Task description:
Go through the records, and copy each line in which the string "Plzni" is present.

(Beginning of Exercise inputs)

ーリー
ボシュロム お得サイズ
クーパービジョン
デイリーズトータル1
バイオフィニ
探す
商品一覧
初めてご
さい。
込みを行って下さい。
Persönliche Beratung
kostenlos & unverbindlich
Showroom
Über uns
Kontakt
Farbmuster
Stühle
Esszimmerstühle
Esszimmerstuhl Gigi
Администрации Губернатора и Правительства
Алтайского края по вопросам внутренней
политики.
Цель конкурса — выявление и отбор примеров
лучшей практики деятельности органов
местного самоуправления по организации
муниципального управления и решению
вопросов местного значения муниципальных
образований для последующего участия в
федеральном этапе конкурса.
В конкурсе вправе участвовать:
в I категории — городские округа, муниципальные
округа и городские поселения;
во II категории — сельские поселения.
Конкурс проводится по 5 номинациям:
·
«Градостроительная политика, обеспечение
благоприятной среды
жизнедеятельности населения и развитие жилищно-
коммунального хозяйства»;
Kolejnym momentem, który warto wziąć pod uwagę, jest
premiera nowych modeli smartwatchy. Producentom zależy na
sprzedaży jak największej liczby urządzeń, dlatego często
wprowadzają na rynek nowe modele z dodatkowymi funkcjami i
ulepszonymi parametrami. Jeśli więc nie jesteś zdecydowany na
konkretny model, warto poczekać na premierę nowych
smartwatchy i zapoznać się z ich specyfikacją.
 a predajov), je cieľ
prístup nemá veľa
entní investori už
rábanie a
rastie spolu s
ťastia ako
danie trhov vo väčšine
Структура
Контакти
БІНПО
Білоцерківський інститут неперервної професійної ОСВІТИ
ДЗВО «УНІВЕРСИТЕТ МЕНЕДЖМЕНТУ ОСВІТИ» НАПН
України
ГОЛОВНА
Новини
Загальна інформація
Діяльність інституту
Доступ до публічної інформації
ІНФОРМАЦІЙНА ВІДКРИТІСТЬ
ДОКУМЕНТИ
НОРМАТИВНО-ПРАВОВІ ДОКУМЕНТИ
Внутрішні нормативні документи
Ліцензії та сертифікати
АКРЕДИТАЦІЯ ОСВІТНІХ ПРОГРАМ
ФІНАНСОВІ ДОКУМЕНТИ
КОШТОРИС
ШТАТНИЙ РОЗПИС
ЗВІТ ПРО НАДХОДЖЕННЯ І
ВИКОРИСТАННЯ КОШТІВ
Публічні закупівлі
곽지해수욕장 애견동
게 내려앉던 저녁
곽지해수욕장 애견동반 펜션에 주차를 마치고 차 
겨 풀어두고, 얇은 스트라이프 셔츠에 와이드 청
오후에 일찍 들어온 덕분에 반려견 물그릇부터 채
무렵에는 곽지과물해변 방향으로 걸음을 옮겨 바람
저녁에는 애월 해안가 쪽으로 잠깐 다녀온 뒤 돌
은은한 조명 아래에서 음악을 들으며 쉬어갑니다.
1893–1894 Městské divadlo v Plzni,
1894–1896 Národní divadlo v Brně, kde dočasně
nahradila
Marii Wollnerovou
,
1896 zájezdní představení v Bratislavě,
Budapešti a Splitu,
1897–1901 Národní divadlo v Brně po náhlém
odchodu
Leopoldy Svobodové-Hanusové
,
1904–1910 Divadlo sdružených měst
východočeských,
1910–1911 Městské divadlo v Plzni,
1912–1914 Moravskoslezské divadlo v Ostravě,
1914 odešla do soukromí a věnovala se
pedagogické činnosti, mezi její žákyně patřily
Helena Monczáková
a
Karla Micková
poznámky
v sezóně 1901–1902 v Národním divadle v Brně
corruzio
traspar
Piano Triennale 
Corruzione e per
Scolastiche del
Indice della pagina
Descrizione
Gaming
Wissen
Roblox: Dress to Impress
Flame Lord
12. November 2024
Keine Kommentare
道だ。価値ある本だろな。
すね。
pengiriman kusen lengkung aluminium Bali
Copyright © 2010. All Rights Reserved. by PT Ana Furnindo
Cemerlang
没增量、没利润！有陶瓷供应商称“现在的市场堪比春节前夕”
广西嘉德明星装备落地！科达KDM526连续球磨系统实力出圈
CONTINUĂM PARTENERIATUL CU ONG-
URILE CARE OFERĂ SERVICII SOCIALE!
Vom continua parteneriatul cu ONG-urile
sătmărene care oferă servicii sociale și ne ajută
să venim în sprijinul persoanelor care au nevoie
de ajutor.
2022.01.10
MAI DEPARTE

(End of Exercise inputs)

Task result:
1893–1894 Městské divadlo v Plzni,
1910–1911 Městské divadlo v Plzni,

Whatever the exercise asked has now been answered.